EXTRAIT FOURNI:
Les grands murs de l’immense grande salle du château

La répétition de grand crée un effet de style, mais par contre l'immense m'apparaît de trop ^_^ .

fit la révérence une nouvelle fois, puis se retourne, poussa la porte

retourna

Sinon, le passage est pas mal, bien que j'ai eu du mal à reprendre mes marques.

Le mystère s'épaissit légèrement, par exemple avec la famine que l'on ne sait même pas d'où elle vient (des chevaliers qui partent???) et du code d'hnneur bafoué pour une raison inconnue.

Il y a aussi une cassure avec le précédent passage: Mathilde est du côté d'Henry cette fois-ci.

Et maintenant: punition -_- .

Sinon:

-Le garçon a survécu pour une très bonne raison, que vous découvrirez plus tard.

ok

-En fait, le baron est maillé, voilà pourquoi il ne remonte pas: le poids de son haubert l'en empêche. Ais-je oublié de le préciser?

DONNÉES FOURNIES:
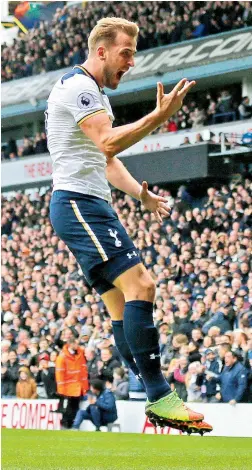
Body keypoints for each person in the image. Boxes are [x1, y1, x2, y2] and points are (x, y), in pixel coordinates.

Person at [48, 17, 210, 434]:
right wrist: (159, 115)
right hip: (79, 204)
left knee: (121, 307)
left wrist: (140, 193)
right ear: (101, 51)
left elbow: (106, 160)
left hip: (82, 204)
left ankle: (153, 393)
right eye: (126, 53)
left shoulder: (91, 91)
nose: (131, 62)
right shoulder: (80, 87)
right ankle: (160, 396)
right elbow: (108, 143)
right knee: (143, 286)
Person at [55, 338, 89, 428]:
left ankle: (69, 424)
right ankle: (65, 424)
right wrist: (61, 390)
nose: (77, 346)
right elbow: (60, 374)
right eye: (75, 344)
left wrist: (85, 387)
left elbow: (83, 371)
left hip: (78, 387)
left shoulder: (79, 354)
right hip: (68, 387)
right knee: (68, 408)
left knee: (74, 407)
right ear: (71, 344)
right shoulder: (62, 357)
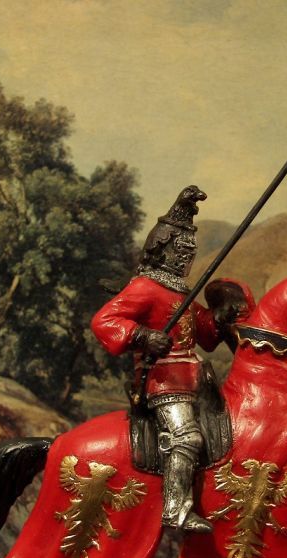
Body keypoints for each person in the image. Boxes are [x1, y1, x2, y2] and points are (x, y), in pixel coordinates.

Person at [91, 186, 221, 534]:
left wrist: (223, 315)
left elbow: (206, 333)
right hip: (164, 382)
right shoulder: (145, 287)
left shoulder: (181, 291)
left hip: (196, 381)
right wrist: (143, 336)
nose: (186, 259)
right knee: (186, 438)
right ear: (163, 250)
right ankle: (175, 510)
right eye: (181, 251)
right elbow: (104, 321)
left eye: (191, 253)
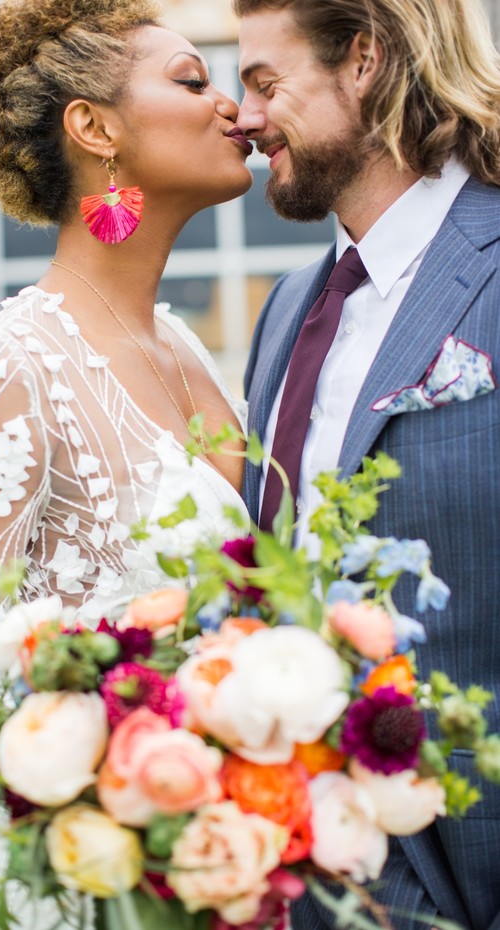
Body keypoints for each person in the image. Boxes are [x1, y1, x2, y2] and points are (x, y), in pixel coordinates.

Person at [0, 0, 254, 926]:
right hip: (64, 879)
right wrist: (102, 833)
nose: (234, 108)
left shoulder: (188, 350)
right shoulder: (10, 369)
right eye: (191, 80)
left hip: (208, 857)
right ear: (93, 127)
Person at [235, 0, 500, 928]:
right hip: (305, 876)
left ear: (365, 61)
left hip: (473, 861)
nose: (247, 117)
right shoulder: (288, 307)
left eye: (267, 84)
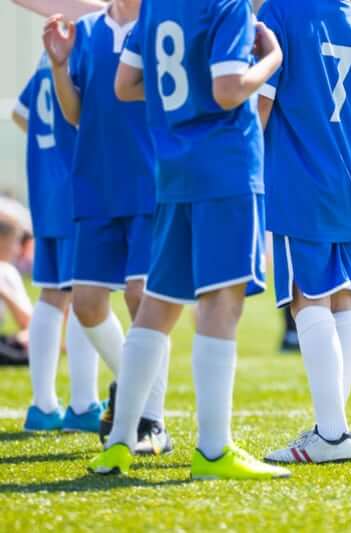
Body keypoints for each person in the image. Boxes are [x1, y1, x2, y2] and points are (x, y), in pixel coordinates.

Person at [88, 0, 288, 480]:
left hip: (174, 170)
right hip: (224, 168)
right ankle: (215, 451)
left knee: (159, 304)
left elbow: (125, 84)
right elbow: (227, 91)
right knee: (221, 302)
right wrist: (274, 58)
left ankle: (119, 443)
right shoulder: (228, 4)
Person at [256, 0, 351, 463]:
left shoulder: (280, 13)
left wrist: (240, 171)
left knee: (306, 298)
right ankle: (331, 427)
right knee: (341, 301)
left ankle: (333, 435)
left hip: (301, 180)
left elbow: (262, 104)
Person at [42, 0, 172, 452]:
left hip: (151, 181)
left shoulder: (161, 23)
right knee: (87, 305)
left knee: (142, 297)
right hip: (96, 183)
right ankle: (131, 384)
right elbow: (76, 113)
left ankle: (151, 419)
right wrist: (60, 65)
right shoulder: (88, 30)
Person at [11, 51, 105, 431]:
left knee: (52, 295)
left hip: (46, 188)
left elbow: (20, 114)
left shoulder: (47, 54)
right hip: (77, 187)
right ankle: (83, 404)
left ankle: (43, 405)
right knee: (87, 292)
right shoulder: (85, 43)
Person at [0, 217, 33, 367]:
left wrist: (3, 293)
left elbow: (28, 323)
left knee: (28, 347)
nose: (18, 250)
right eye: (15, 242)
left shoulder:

CONSIGNE 1: Reformulez sous forme de liste concise le paragraphe de l'extrait qui commence par « En fait, le baron est maillé », en gardant ses faits principaux.
CONSIGNE 2: Écrivez la suite de l'extrait en reprenant après sa dernière phrase.
Les entrées forment un matériau distinct de l'extrait.

RÉPONSE 1:
- Le baron porte un haubert.
- Le poids de ce haubert l'empêche de remonter.
- La question est posée de savoir si ce détail a été omis.

RÉPONSE 2:
Précise-le quand il le voit, par exemple il veut le retirer mais la lourde armure l'en empêche...

-Je changerait le coupe de la herse.

Oui, il vaut mieux :rolleyes:

Quant à Romain, j'expliquerai pourquoi Gaston se détache du monde.

ok

-Pour la pomme... bon, ej changerai pour un morceau de viande si tu veux. Ensuite, Gaston n'est jamais allé jusqu'à Andrésy, il peut penser avoir besoin de manger beaucoup.

ok

-Je changerai l'épée pour... pour autre chose! 

ok (encore ^_^ )

-Pour le calme, je ferai intervenir le comte.

Une grande personne, mais pas le comte (qui n'a cure de jeunes comme ça, j'imagine ^_^ )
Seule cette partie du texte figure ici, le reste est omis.